Stored dataset items ▸

╔══

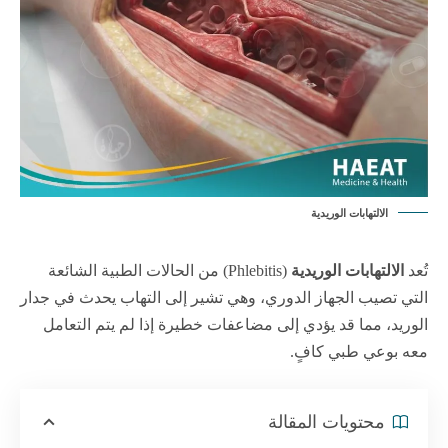
الالتهابات الوريدية
تُعد
الالتهابات الوريدية
(Phlebitis) من الحالات الطبية الشائعة
التي تصيب الجهاز الدوري، وهي تشير إلى التهاب يحدث في جدار
الوريد، مما قد يؤدي إلى مضاعفات خطيرة إذا لم يتم التعامل
معه بوعي طبي كافٍ.
محتويات المقالة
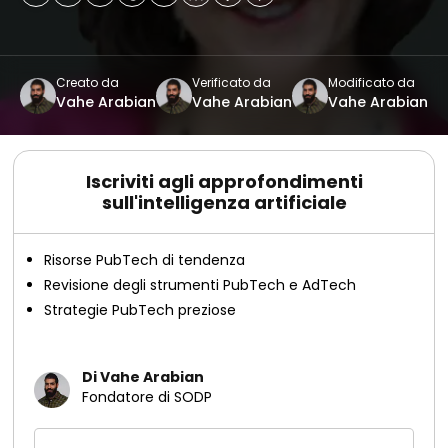
Creato da
Verificato da
Modificato da
Vahe Arabian
Vahe Arabian
Vahe Arabian
Iscriviti agli approfondimenti
sull'intelligenza artificiale
Risorse PubTech di tendenza
Revisione degli strumenti PubTech e AdTech
Strategie PubTech preziose
Di Vahe Arabian
Fondatore di SODP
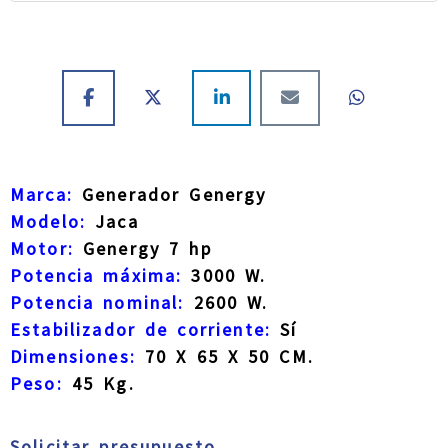
Marca:
Generador Genergy
Modelo:
Jaca
Motor:
Genergy 7 hp
Potencia máxima:
3000 W.
Potencia nominal:
2600 W.
Estabilizador de corriente:
Sí
Dimensiones:
70 X 65 X 50 CM.
Peso:
45 Kg.
Solicitar presupuesto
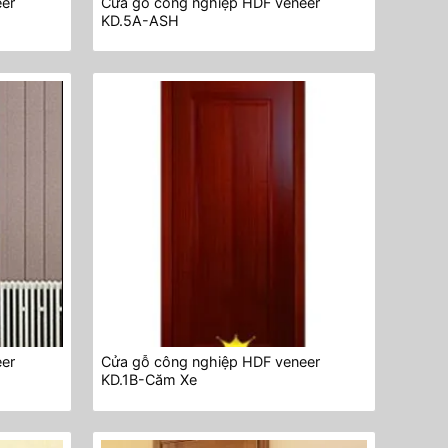
eer
Cửa gỗ công nghiệp HDF veneer
KD.5A-ASH
eer
Cửa gỗ công nghiệp HDF veneer
KD.1B-Căm Xe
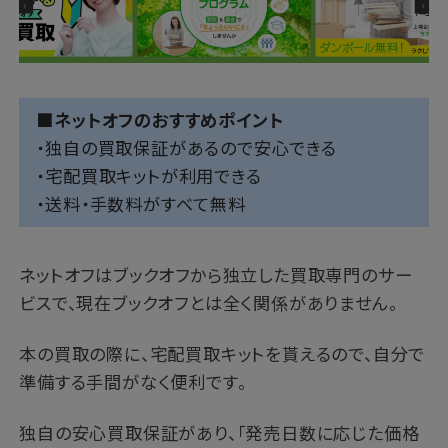
■ネットオフのおすすめポイント
・独自の買取保証があるので安心できる
・宅配買取キットが利用できる
・送料・手数料がすべて無料
ネットオフはブックオフから独立した買取専門のサー
ビスで、現在ブックオフとは全く関係がありません。
本の買取の際に、宅配買取キットを貰えるので、自分で
準備する手間がなく便利です。
独自の安心買取保証があり、「発売日数に応じた価格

╚══

Brief ▸ Write out the line that contains "Strategie PubTech preziose" and every line after it to the end of the data, exactly as they stand. Omit the pictures.

Solution to this exercise ▸
Strategie PubTech preziose
Di Vahe Arabian
Fondatore di SODP
Marca:
Generador Genergy
Modelo:
Jaca
Motor:
Genergy 7 hp
Potencia máxima:
3000 W.
Potencia nominal:
2600 W.
Estabilizador de corriente:
Sí
Dimensiones:
70 X 65 X 50 CM.
Peso:
45 Kg.
Solicitar presupuesto
eer
Cửa gỗ công nghiệp HDF veneer
KD.5A-ASH
eer
Cửa gỗ công nghiệp HDF veneer
KD.1B-Căm Xe
■ネットオフのおすすめポイント
・独自の買取保証があるので安心できる
・宅配買取キットが利用できる
・送料・手数料がすべて無料
ネットオフはブックオフから独立した買取専門のサー
ビスで、現在ブックオフとは全く関係がありません。
本の買取の際に、宅配買取キットを貰えるので、自分で
準備する手間がなく便利です。
独自の安心買取保証があり、「発売日数に応じた価格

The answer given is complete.